Table 1. Public health guidance for heart patients to prevent adverse cardiovascular outcomes.
Conclusion
Although not considered in current guidances, it can be concluded that pharmacological prevention using statins acutely improves endothelial function (28), and in the longer term may stabilize vulnerable plaques (29) and thereby reducing the risk of acute cardiovascular events. Only the CDC has included it in its guidance and arguably only indirectly. We encourage the various relevant authorities to place more emphasis on this neglected area to inform vulnerable cardiovascular patients exposed to wildfire smoke of their risk, to recommend that such patients seek appropriate medical care, and when medically relevant, that the use of lipid-lowering statins is considered.
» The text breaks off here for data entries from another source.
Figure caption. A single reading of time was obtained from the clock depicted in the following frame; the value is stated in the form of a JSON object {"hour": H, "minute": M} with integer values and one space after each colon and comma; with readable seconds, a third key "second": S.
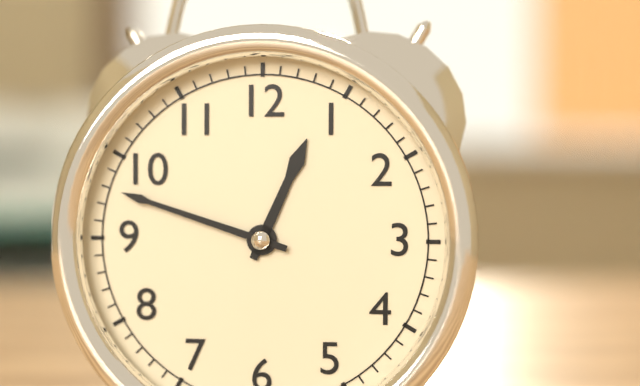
{"hour": 12, "minute": 48}
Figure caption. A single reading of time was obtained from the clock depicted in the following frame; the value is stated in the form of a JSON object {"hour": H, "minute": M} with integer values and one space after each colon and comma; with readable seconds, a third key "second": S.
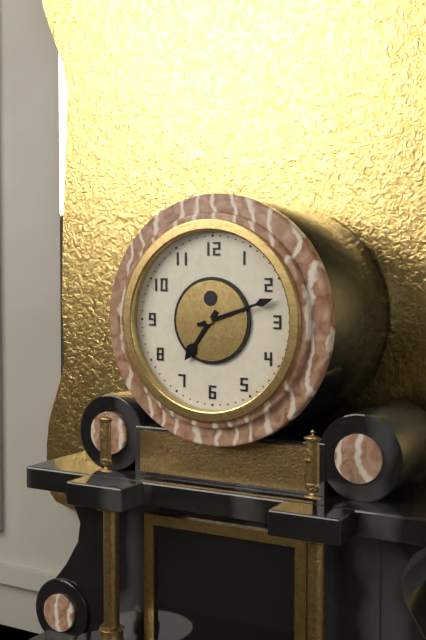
{"hour": 7, "minute": 12}
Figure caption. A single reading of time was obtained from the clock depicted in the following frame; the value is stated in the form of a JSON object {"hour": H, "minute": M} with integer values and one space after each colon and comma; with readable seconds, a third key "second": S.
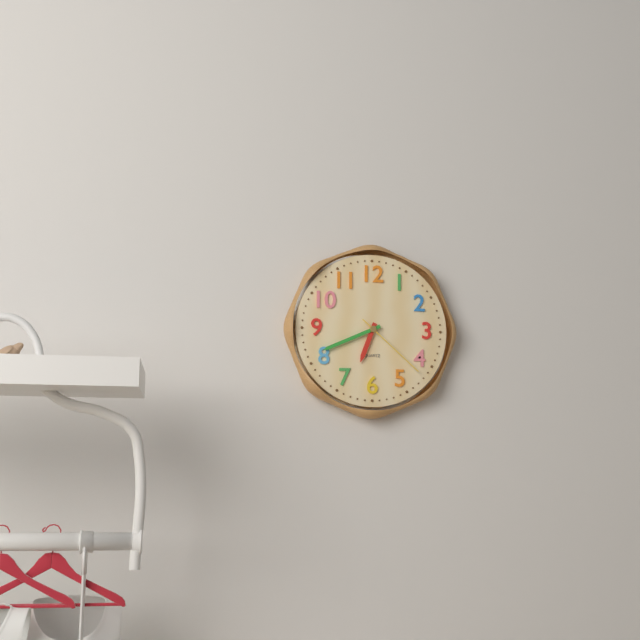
{"hour": 6, "minute": 41, "second": 22}
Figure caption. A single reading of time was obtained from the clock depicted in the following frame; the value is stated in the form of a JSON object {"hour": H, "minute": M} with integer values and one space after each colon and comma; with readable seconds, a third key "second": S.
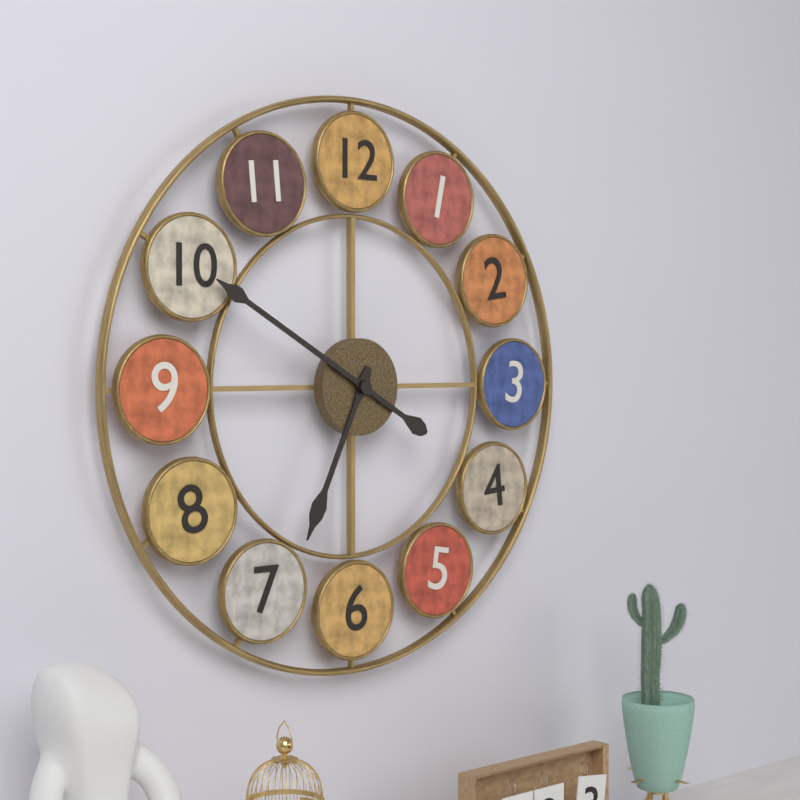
{"hour": 6, "minute": 50}
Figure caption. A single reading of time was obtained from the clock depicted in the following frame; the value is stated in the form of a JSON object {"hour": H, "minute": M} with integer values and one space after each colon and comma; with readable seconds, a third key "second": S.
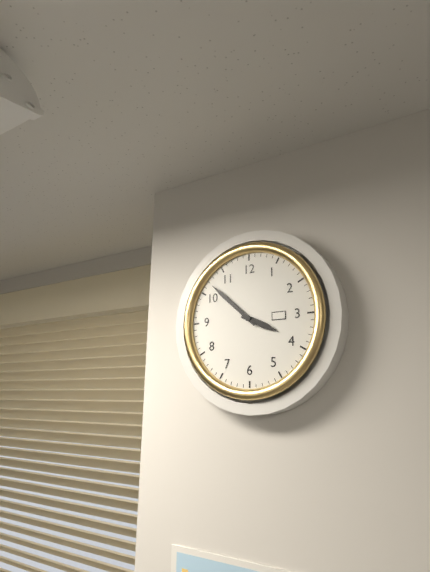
{"hour": 3, "minute": 52}
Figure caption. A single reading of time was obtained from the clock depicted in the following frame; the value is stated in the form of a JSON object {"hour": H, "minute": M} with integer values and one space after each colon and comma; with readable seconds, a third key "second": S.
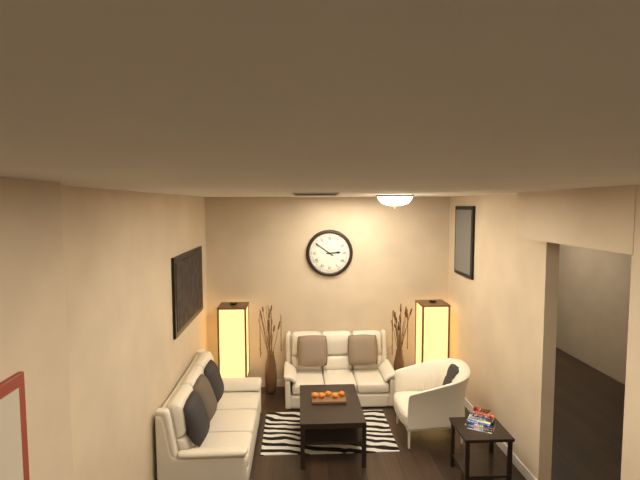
{"hour": 2, "minute": 51}
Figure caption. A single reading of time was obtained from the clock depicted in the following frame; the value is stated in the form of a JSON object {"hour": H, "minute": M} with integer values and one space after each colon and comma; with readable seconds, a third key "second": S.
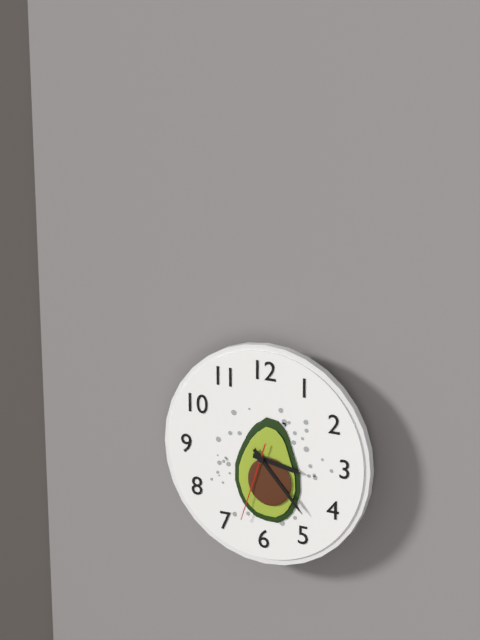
{"hour": 3, "minute": 23, "second": 33}
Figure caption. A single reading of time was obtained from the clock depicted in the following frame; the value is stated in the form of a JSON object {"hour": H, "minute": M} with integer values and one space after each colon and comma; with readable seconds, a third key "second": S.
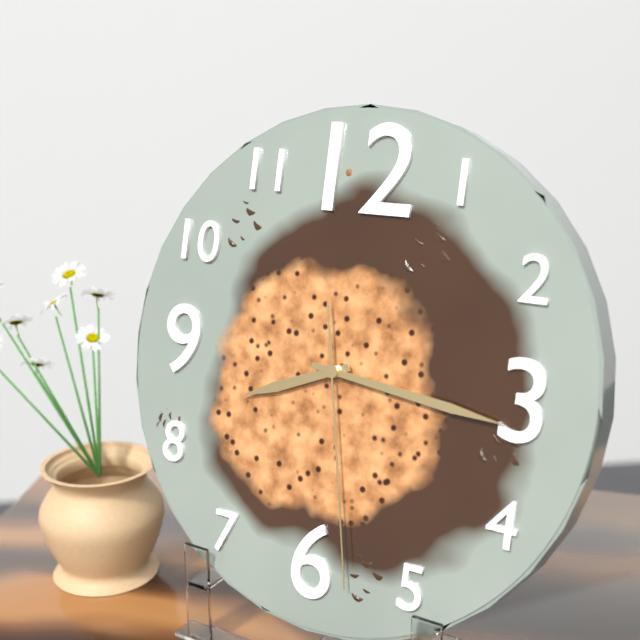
{"hour": 8, "minute": 16, "second": 28}
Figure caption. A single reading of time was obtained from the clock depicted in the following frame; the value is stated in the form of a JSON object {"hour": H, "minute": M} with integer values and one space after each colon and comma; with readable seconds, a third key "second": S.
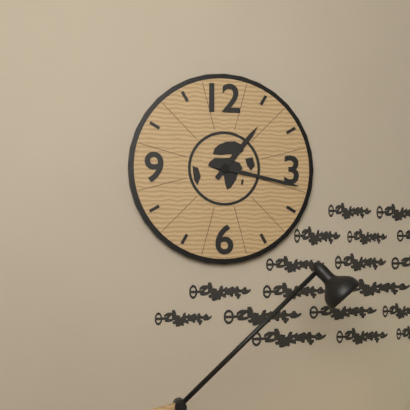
{"hour": 1, "minute": 17}
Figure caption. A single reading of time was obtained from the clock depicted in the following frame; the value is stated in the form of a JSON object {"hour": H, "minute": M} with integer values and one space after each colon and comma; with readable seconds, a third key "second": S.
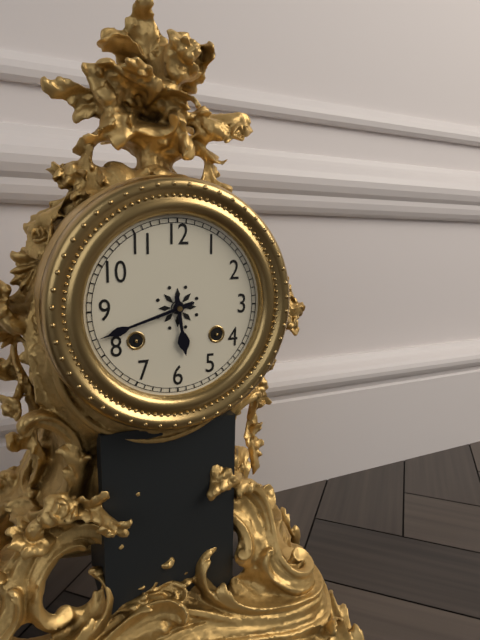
{"hour": 5, "minute": 42}
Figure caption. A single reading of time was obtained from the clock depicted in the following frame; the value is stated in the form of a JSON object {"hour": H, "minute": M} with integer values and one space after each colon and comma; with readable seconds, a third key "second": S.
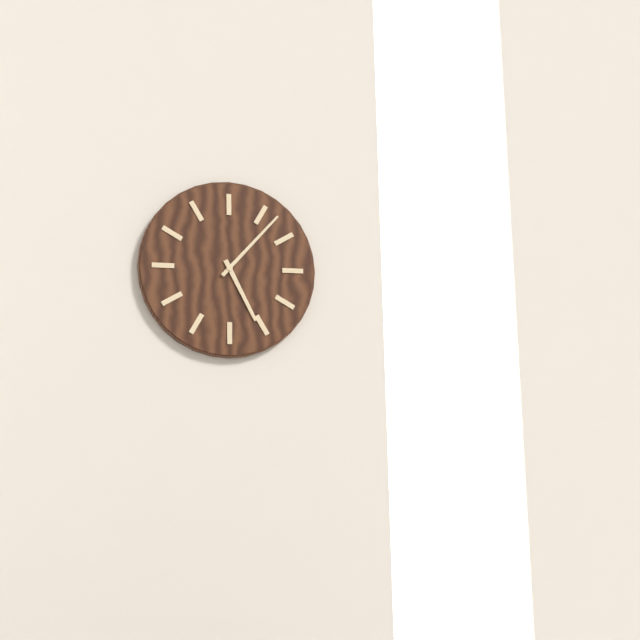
{"hour": 5, "minute": 7}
Many physicians may not be necessarily aware of the harmful cardiovascular effects caused by wildfire smoke and this needs to be brought to their attention. For example, the 2021 European Society of Cardiology (ESC) Guidelines on cardiovascular disease prevention in clinical practice mentions that “Important sources of fine particles are road traffic, power plants, and industrial and residential heating using oil, coal, and wood” (42). However, wildfire smoke is not clearly mentioned in this guideline as an acute toxic exposure that can increase the risk of having a cardiovascular event. It would be beneficial in this and other respective guidance materials to inform healthcare providers and at-risk individuals, as well as the greater population, of the substantial risk that wildfire smoke poses, and that there are preventive measures that can, and should, be taken. Further prospective controlled studies with larger sample sizes are needed to confirm the association between wildfire smoke, major adverse cardiovascular events, and the role of statins in preventing them. This is particularly because there are data to show that wildfire smoke is even more toxic than many other forms of air pollution (24).
Author contributions
AV: Writing – original draft, Writing – review & editing. BB: Writing – review & editing. FR: Writing – review & editing. PK: Writing – review & editing.
Funding
The author(s) declare that no financial support was received for the research, authorship, and/or publication of this article.
Conflict of interest
AV has received consultancy fees from Amgen and Novartis. PK has received consultancy fees, lecture honoraria, and/or travel fees from Amarin, Amgen, Novartis, Raisio Group, and Sanofi. BB none. FR has received research grants, honoraria, or consulting fees for professional input and/or lectures from Sanofi, Regeneron, Amgen, Novartis, and LIB Therapeutics.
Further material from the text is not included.